„Dinghofer“-Preis von DBler für DB: Gründungsvater des antisemitischen Dt.-Nationalismus als Namenspatron

buschenschafter packt ausWenn eine Organisation nach vielen bad news auch mal good news gestalten möchte, dann greift sie gern zum Instrument einer Preisverleihung. Damit die PR-Rakete auch zünden kann, ist Glaubwürdigkeit das A & O – und eine PR-Strategie. Man braucht einen glaubwürdigen Preisverleiher (1), einen glaubwürdigen Empfänger (2) und Adressaten (3) und eine glaubwürdige Begründung (4) und eine glaubwürdigen Namen des Preises (5) und einen glaubwürdigen PR-Verkünder (6). Sonst könnte sich das Projekt ins Gegenteil drehen und weitere bad oder ridiculous news produzieren.

Ein Fall aus der Praxis: (1) Ein scheidender österr. Parlaments-Präsident, FPÖ, und Mitglied einer DB-Burschenschaft, die in den 60er Jahren in Österreich verboten war wegen nicht gerade demokratieförderlicher Aktivitäten, übergab im Oktober die Franz-Dinghofer-Medaille in Wien an … die Dt. Burschenschaft. Dinghofer als Namenspatron (5) gilt laut Kritikern als einer der „Gründungsväter des parteiförmigen, antisemitischen Deutsch-Nationalismus“, Empfänger (2) war ein Vertreter der Wiener Burschenschaft Teutonia als DB-Vorsitzende, bekannt für eine Veranstaltung des Hitler-Vorbilds im Bereich Antisemitismus, von Schönerer; Adressat war die Dt. Burschenschaft (3), der die Vorsitzende der NeuenDB, Arminia Marburg, „offenen Rechtsradikalismus“ vorwirft.
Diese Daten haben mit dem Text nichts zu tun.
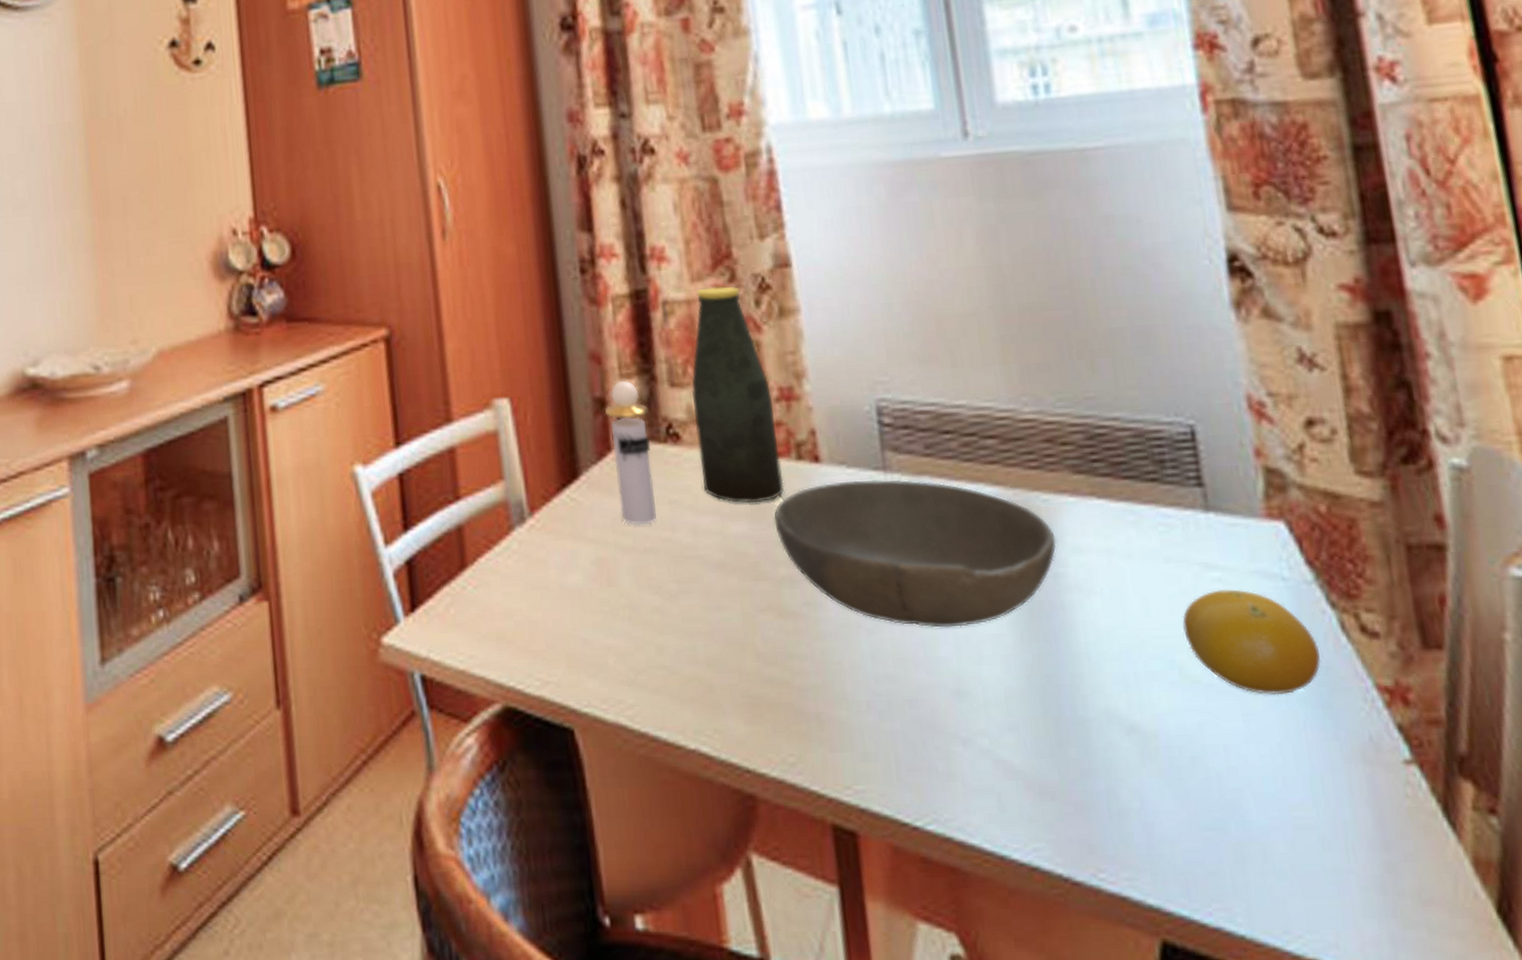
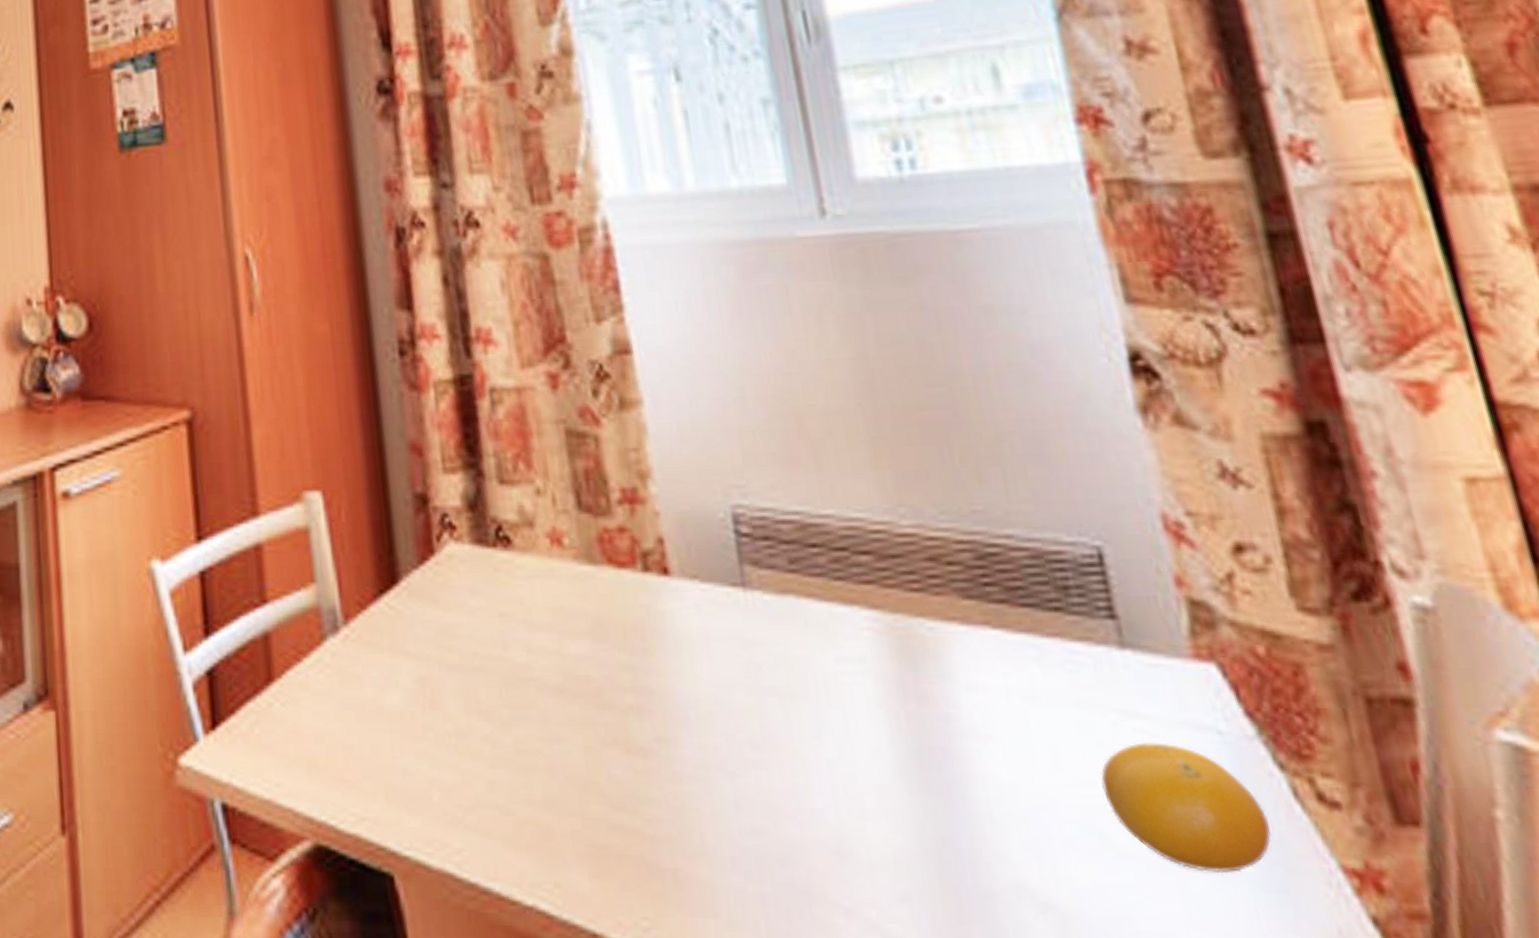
perfume bottle: present [605,380,657,526] -> none [427,475,486,640]
bottle: present [691,286,784,504] -> none [522,373,630,620]
bowl: present [774,479,1057,628] -> none [618,597,947,774]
Als ein Verkünder des Preises (6) auf einem rechten Portal fungiert ein Bielefelder DB-Burschenschafter.

Und als Krönung die Begründung (4) der Preisverleihung: „Leistungen im Bereich Demokratie“.

Wie ist es um die Glaubwürdigkeit der Positionen (1) bis (6) bei dieser Preisverleihung bestellt?

Einige Kommentare dazu hier im Blog BPA:

Roger: Ein Wiener Olympe dankt stellvertretend Teutonia Wien für burschenschaftliche Verdienste um die Demokratie???
Mit anderen Worten: Ein Vertreter eines Bundes, der wegen Unterstützung des Südtirol-Terrors verboten war, ehrt Vertreter eines Bundes, die erst im letzten Jahr eine Kneipe zu Ehren des antisemitischen Leitwolfes Georg von Schönerer feierten. Dazu passt , dass die Ehrenmedaillie nach dem Gründer einer zutiefst antiesemitischen Partei benannt wurde.
Glückwunsch aber auch, für solche Vorbilder dankt jede Demokratie! O Deutsche Burschenschaft, was für ein beispielloser Niedergang, dass solche Leute heute deine einst stolze Tradition besudeln dürfen.

Anonym: Sehr durchsichtiges Unterfangen. Ein Institut, dessen Führung aus FPÖ-Politikern besteht, die zufällig österreichische Burschenschafter sind, überreicht eine Auszeichnung an die DB-Vorsitzende, die zufällig eine Burschenschaft aus Wien ist…Vivat, crescat, floreat im eigenen Saft!

Erwin Alemin: Peinlich, peinlich, wenn man solche “Auszeichnungen” nötig hat und auch noch stolz darauf ist. Da zeigt sich dieser Burschen Ehre doch wieder von der schönsten Seite.